Sunday, December 13, 2015

Naked As the Eyes of a Clown

It's the time of year of life that calls for the cliche, the trite. I'm still here, none the worse for the wear. What does that mean? I think that photo was taken in 1964 or 1965. Fifty some odd (another weird string of words) years ago. I looked pretty damn serious. Funny thing is that I never could stand Bugs Bunny.

I have nothing to report, to write. I went to hear Percival Everett speak and read yesterday afternoon at my favorite independent bookstore, Chevalier. I'm reading Everett's new collection of short stories -- Half an Inch of Water.  Ranching. Horses. Animals. Dogs. Old women who find portals to alternate vistas. They're extraordinary and seductive. How's that for adjectives? Adjectival. Every time I open the book, I start singing John Prine's song, and yesterday I asked Percival whether he'd thought of that song when he titled the book. He said, No, it was an expression my mother always used. Then he said the lyrics to the Prine song -- all of them. 

Here are a few:

I was sitting in the bathtub, counting my toes
When the radiator broke, the water all froze
I got stuck in the ice without my clothes
Naked as the eyes of a clown
I was crying ice cubes,
and hoping I'd croack
When the sun came through the window
the ice all broke
I stood up and laughed
I thought it was a joke
That's the way
that the world goes round

Extraordinary and seductive. Sweetness.

I met John Prine a few times when I lived in Nashville. He was a nice guy with a crinkly smile. He seemed up to no good in the best of ways. Cliche. He'd play out in the country at these things called Harvest Moon concerts -- lots of people playing music under the stars, famous and obscure (both the stars and the people). It was the way the world went round.

Extraordinary and seductive. Sweetness.


  1. Every time you say you have nothing to write, you write something interesting.
    In 1964 I was going to a Beatles concert, precariously standing on a folding metal chair and screaming my head off in a white wool suit my mother made for me...especially for the occasion.

  2. That's your idea of "nothing to write"?

    I haven't listened to John Prine in years. I should break out one of his CDs. And I'll have to watch for Everett -- I don't know his writing at all!

    That's a great photo. It's poignant that you got a present featuring a beloved children's character that deep down you disliked! (I used to LOVE Bugs Bunny as a kid.)

  3. It was your resemblance to your young children that caught my attention--that and the phantasmagoric Santa Claus that looks about half a second away from coming to life.

  4. Again, you have knocked me to my knees.

  5. Wow...I wish I could write like that when I think I have nothing to say...

  6. I'm beyond impressed that you met John Prine, and know an author who can sing all the lyrics to one of his songs, or know them yourself.
    I am a lifelong fan of John Prine and we always listen to both discs of his Anthology whenever we go camping.

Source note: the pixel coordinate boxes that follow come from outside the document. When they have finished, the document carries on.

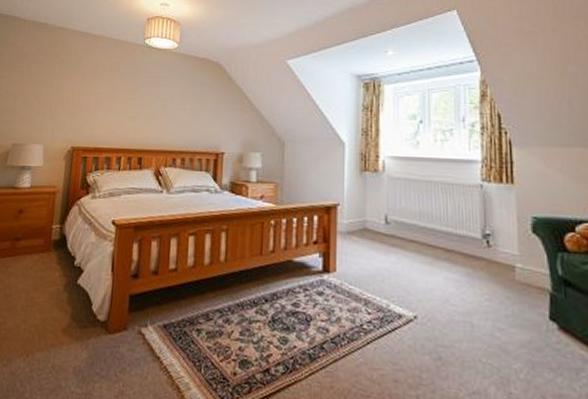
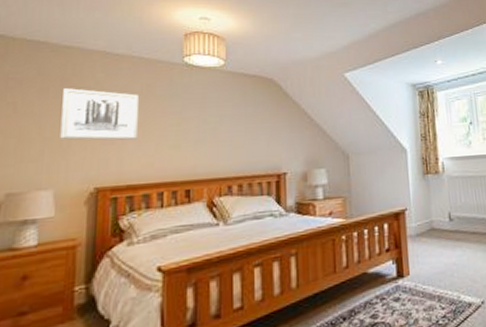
wall art: none [50,62,109,109] -> present [60,88,140,140]

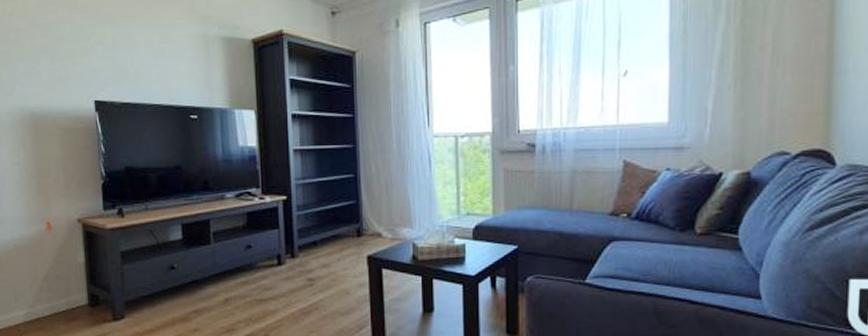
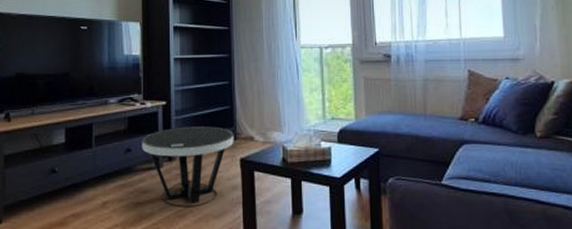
side table: none [262,222,360,305] -> present [142,126,234,208]

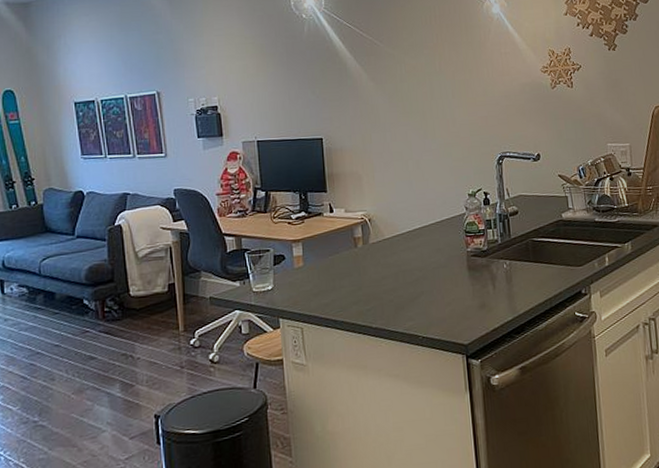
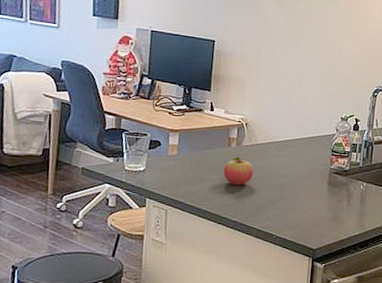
fruit: none [354,256,387,288] -> present [223,156,254,186]

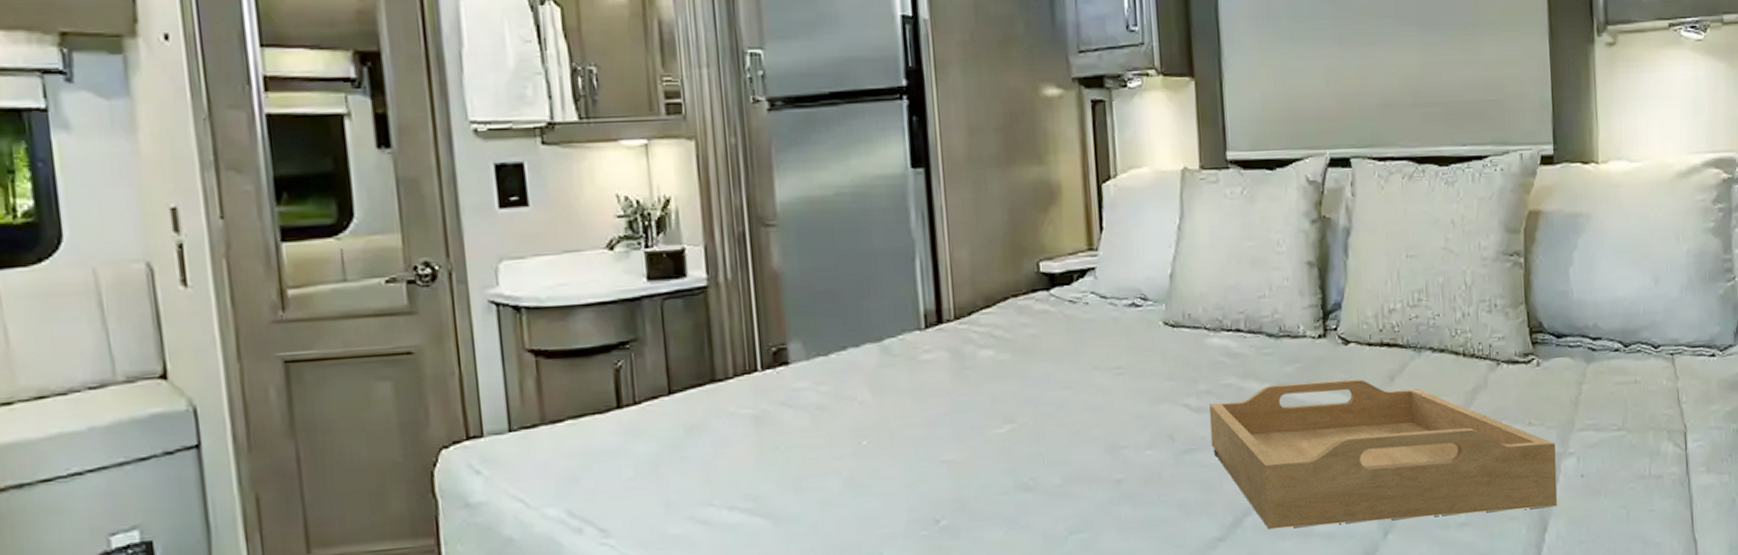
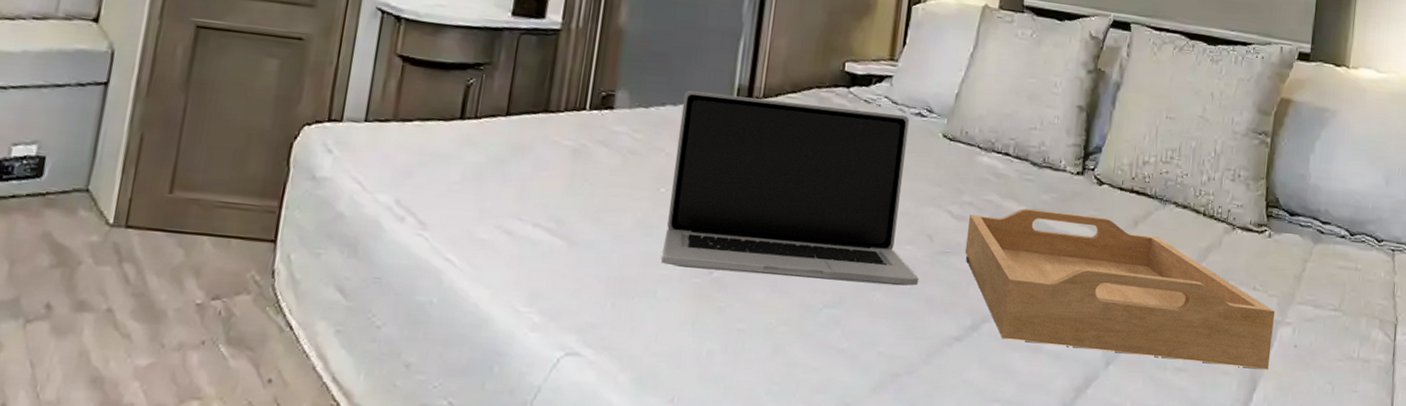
laptop: none [865,308,1168,523] -> present [661,90,920,286]

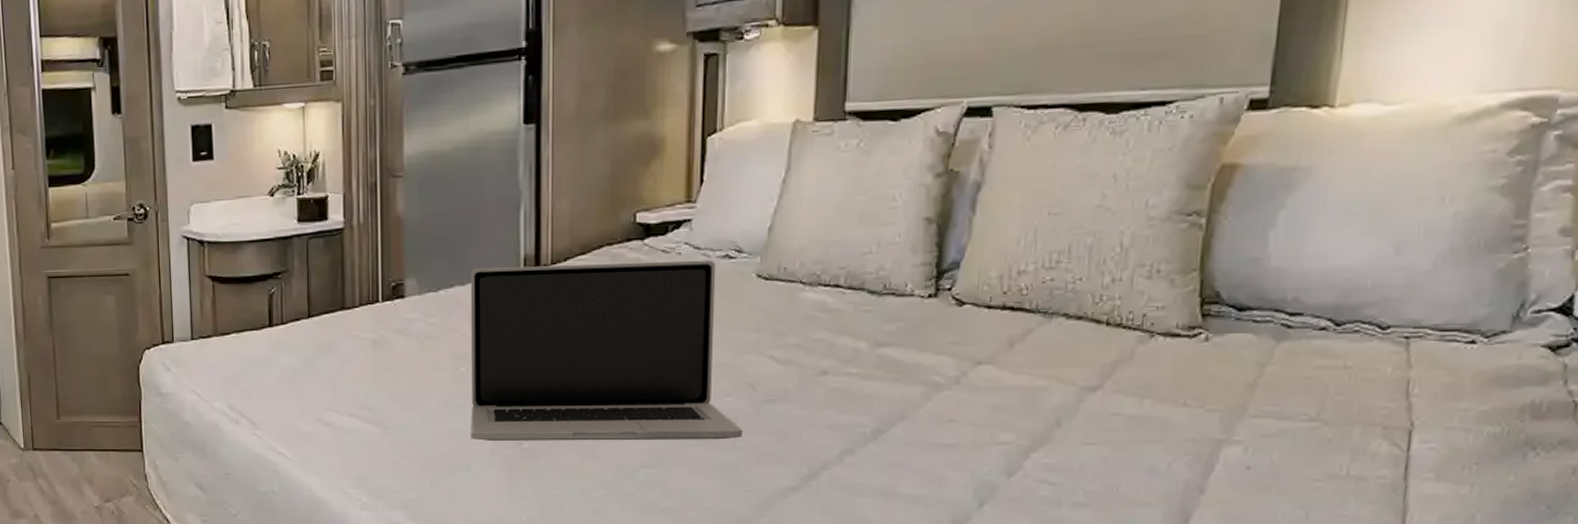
serving tray: present [965,208,1276,370] -> none [794,342,1217,498]

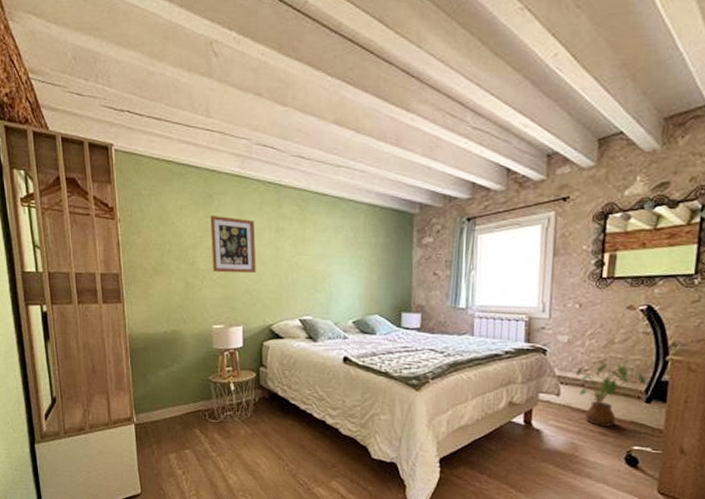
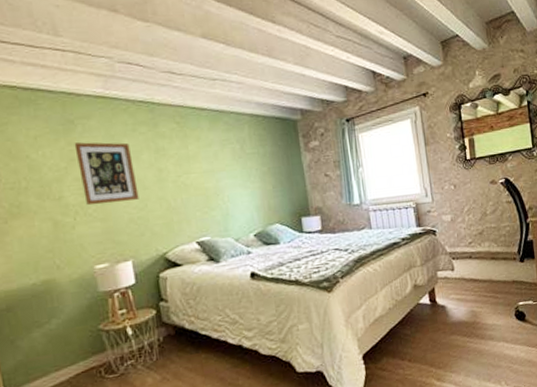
house plant: present [575,362,647,428] -> none [462,232,518,291]

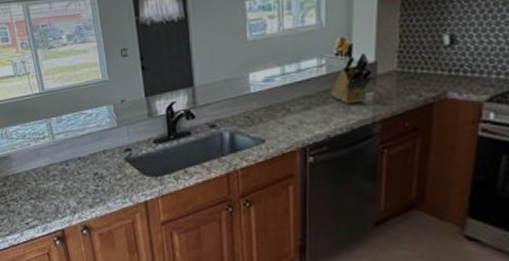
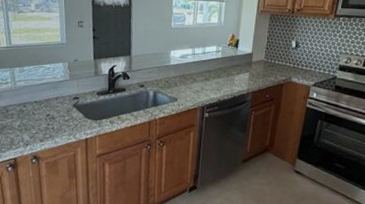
knife block: present [331,52,374,103] -> none [223,46,250,79]

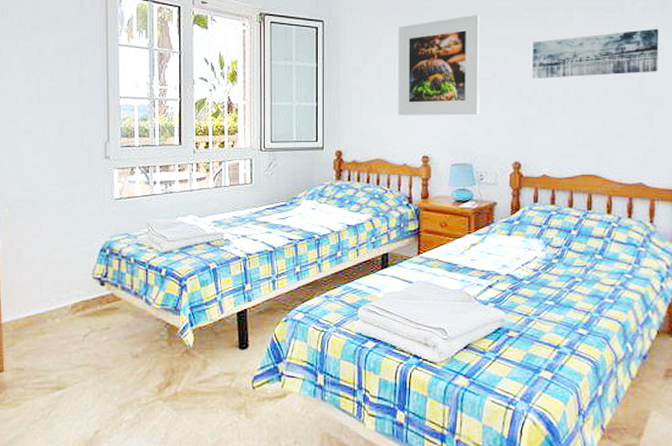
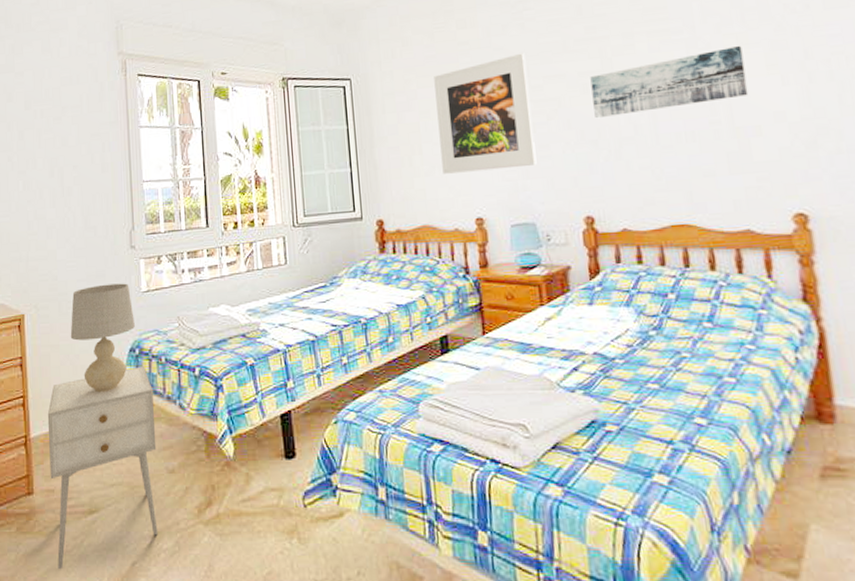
nightstand: none [19,265,122,435] -> present [47,366,158,569]
table lamp: none [43,189,106,286] -> present [70,283,135,393]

It's a tradition.
    Such a serious look on your face. I never cared for Bugs Bunny either and really do not like those jack in the box toys, so I feel your little self. :)

  7. When I look at that picture of you I see little Sophie. I too disliked Bugs Bunny and found Jack in the box toys creepy. I'm clown phobic too, though I find the title of this post haunting and I contemplated it for a long time. What an extraordinary post. Your writing is such that in your hands cliches are fresh and powerful. You spin them just enough to dazzle. You dazzle me.